====== Material supplied ======

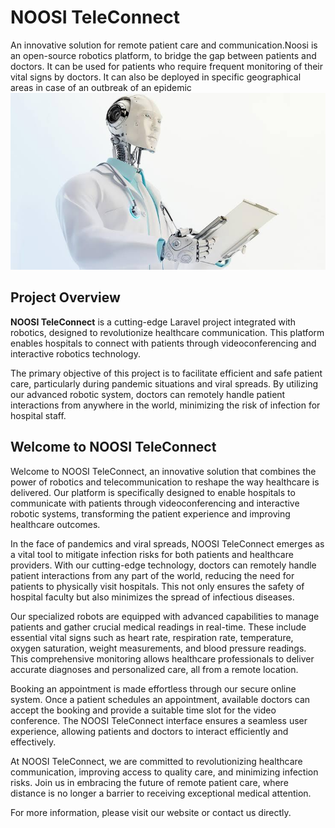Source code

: # NOOSI TeleConnect

An innovative solution for remote patient care and communication.Noosi is an open-source robotics platform, to bridge the gap between patients and doctors. It can be used for patients who require frequent monitoring of their vital signs by doctors. It can also be deployed in specific geographical areas in case of an outbreak of an epidemic
<br><img src="Screenshots/images (11).jpeg"><br>
## Project Overview

**NOOSI TeleConnect** is a cutting-edge Laravel project integrated with robotics, designed to revolutionize healthcare communication. This platform enables hospitals to connect with patients through videoconferencing and interactive robotics technology.

The primary objective of this project is to facilitate efficient and safe patient care, particularly during pandemic situations and viral spreads. By utilizing our advanced robotic system, doctors can remotely handle patient interactions from anywhere in the world, minimizing the risk of infection for hospital staff.

## Welcome to NOOSI TeleConnect

Welcome to NOOSI TeleConnect, an innovative solution that combines the power of robotics and telecommunication to reshape the way healthcare is delivered. Our platform is specifically designed to enable hospitals to communicate with patients through videoconferencing and interactive robotic systems, transforming the patient experience and improving healthcare outcomes.

In the face of pandemics and viral spreads, NOOSI TeleConnect emerges as a vital tool to mitigate infection risks for both patients and healthcare providers. With our cutting-edge technology, doctors can remotely handle patient interactions from any part of the world, reducing the need for patients to physically visit hospitals. This not only ensures the safety of hospital faculty but also minimizes the spread of infectious diseases.

Our specialized robots are equipped with advanced capabilities to manage patients and gather crucial medical readings in real-time. These include essential vital signs such as heart rate, respiration rate, temperature, oxygen saturation, weight measurements, and blood pressure readings. This comprehensive monitoring allows healthcare professionals to deliver accurate diagnoses and personalized care, all from a remote location.

Booking an appointment is made effortless through our secure online system. Once a patient schedules an appointment, available doctors can accept the booking and provide a suitable time slot for the video conference. The NOOSI TeleConnect interface ensures a seamless user experience, allowing patients and doctors to interact efficiently and effectively.

At NOOSI TeleConnect, we are committed to revolutionizing healthcare communication, improving access to quality care, and minimizing infection risks. Join us in embracing the future of remote patient care, where distance is no longer a barrier to receiving exceptional medical attention.

For more information, please visit our website or contact us directly.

======

Filter the entries above and keep only the lines with the word "time".

● Reply
Our specialized robots are equipped with advanced capabilities to manage patients and gather crucial medical readings in real-time. These include essential vital signs such as heart rate, respiration rate, temperature, oxygen saturation, weight measurements, and blood pressure readings. This comprehensive monitoring allows healthcare professionals to deliver accurate diagnoses and personalized care, all from a remote location.
Booking an appointment is made effortless through our secure online system. Once a patient schedules an appointment, available doctors can accept the booking and provide a suitable time slot for the video conference. The NOOSI TeleConnect interface ensures a seamless user experience, allowing patients and doctors to interact efficiently and effectively.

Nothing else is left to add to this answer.